チンギス・カンーーモンゴル草原の凱歌(一)王者への路【千古英雄伝】

モンゴル帝王の降臨

帝王の誕生を迎えるため、天命を受けた蒼き狼と青白き鹿がバイカル湖のほとりに降り立ち、モンゴル人の聖地・ブルカン・カルドゥンに神話の足跡を残しました。運命の手配により、大小さまざまな国が築き上げられましたが、予想外にも僅かな時間の中で衰退していきました。

合併と分裂を繰り返す戦争も、間もなくこの土地を統一する王の降臨を待ち望んでいるかのようです。運命の糸は不可抗力のもとにテムジンの祖先、ボドンチャルに結び付きます。

その母、アラン・ゴアは早くに夫を亡くした後、天から届いた光を感じて、夫を持たないまま3人の息子を授かりました。ボドンチャルはまさにそのうちの1人です。

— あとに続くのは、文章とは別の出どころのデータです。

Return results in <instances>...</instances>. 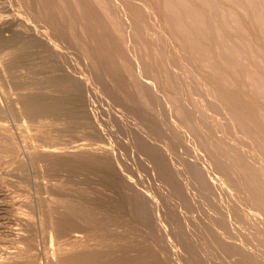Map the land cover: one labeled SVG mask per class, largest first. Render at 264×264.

ボドンチャルは生まれながらにして口数が少なく、通常の子どもと少し違っていたので、皆に阿呆と嘲笑われましたが、その母だけは、「この子は阿呆ではない、その子孫は必ず大きな功績を収めるであろう」と常に言ってきました。

アラン・ゴアが亡くなった後、残された兄弟たちで家財を分割しました。 皆は、ボドンチャルを嫌っていたので、その分の家財を奪ったのです。これを見たボドンチャルは、「富貴にせよ、貧賤にせよ、皆命なり」と言い残し、白い馬に乗って去っていきました。

時が流れ、テムジンの時代がやってきました。テムジンが生まれた時、ちょうどその父、イェスゲイがタタル族の首長であるテムジン・ウゲを捕まえました。
当時の習わしによると、勇士を捕まえた時、赤ん坊が生まれると、その勇士の武力と勇気は生まれた赤ん坊に乗り移ると言われていたので、イェスゲイはこの赤ん坊を「テムジン」と名づけました。

テムジンは生まれながらにして「血のように赤い石」を握りしめていることから、生殺の大権を所管すると言われています。しかし、まさか王になるべくして生まれたテムジンが、ユーラシア大陸の新たな局面を切り開く責任を担っているとは、この時、誰も思いませんでした。